I am not here to say that I haven’t had my trials, that I haven’t suffered heartbreak and loss, that I haven’t slipped and done the wrong thing, thought the wrong thought, said the wrong thing, or that life has always been a bed of roses. But I can say that as promised in the Bible in Deuteronomy 31:6, “…the Lord your God goes with you, he will never leave you nor forsake you.” I hold fast to that promise. I see evidence of his power and work in my life each and every day. He is an ever constant presence in my life, and I shudder to think of facing a single day of this life or eternity without Him.
I am a firm believer in wellness checkups. I had talked with my doctor on numerous occasions over several years that I often experienced a feeling like my heart was fluttering.
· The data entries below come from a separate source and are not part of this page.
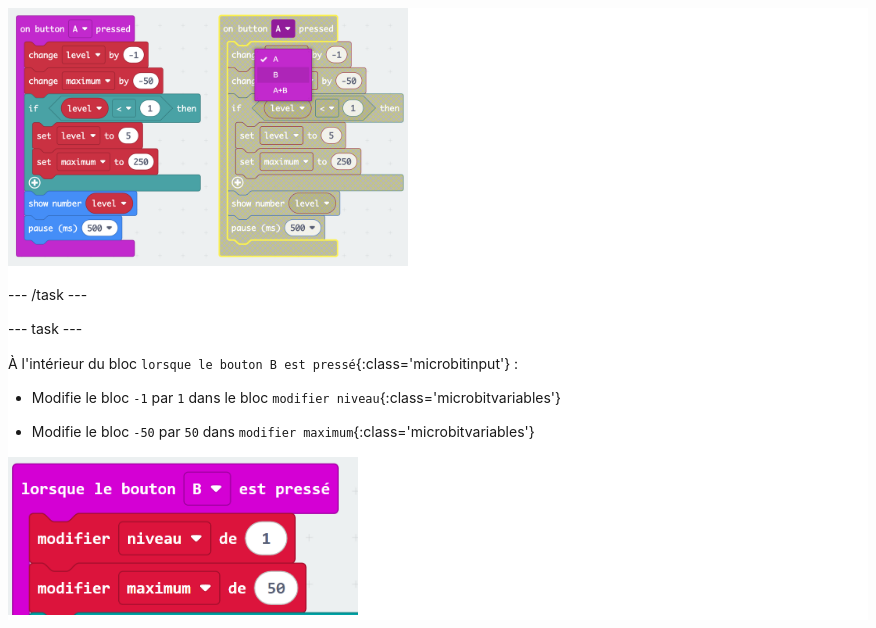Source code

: <img src="images/button-menu.png" alt="Le menu déroulant pour &quot;lorsque le bouton A est pressé&quot; qui te permet de modifier le bloc en bouton B." width="400" />

--- /task ---

--- task ---

À l'intérieur du bloc `lorsque le bouton B est pressé`{:class='microbitinput'} :

- Modifie le bloc `-1` par `1` dans le bloc `modifier niveau`{:class='microbitvariables'}

- Modifie le bloc `-50` par `50` dans `modifier maximum`{:class='microbitvariables'}

<img src="images/onbuttonB-changes.png" alt="Le bloc &quot;lorsque le bouton B est pressé&quot; avec les variables &quot;modifier niveau&quot; et &quot;modifier maximum&quot; est affiché." width="350" />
Each time he examined me, however, he didn’t detect anything. On my last annual exam in August 2017, however, he detected what I had been describing. After a heart scan, he confirmed that I had AFib, a condition which makes my chances of stroke or heart attack greater. He placed me on a blood thinner to ward off clotting, but told me that the medicine would not cure the fluttering. My chances were great that at some point in time my heart would have to be shocked to get it back into rhythm, but that would not be a permanent fix to my condition. There was no absolute fix. I would have to live with this the rest of my life. I left the office feeling as though I was a walking time bomb. After all, my mother had had a stroke and died, my dad died of congestive heart failure, my grandfather had died of a heart attack. I wrestled with those thoughts for about a week, thinking will it happen today? I woke up one morning with a revelation — what is wrong with me? I am a child of the King — Jesus Christ, the great physician, a healer! Where is my faith in this crisis??? I immediately read James 5:13 — “Is any one of you sick? He should call the elders of the church to pray over him and anoint him with oil in the name of the Lord. And the prayer offered in faith will make the sick person well; the Lord will raise him up.” I called my Pastor and told him that I would like for the elders to anoint me with oil, and pray over me for a healing. That took place the next Sunday, and I am here to tell you that I have been healed. There have been no occurrences of AFib since that August day! All I can say is Praise the Lord! There is nothing too big for my God!
My God is in the forgiving, healing, comforting and saving business. I am so thankful the Lord never gave up on me and continues to bless my life each and every day. He is always, always faithful! I’ll leave “My Story” with my favorite scripture — Jeremiah 29:11 — “For I know the plans I have for you,” declares the Lord, “plans to proper you and not to harm you, plans to give you hope and a future. Then you will call upon me and come and pray to me, and I will listen to you. You will seek me and find me when you seek me with all your heart. I will be found by you,” declares the Lord, “and will bring you back.” What a promise, what a gift — and it is offered to all mankind!!
I encourage you to not face another day without Him!!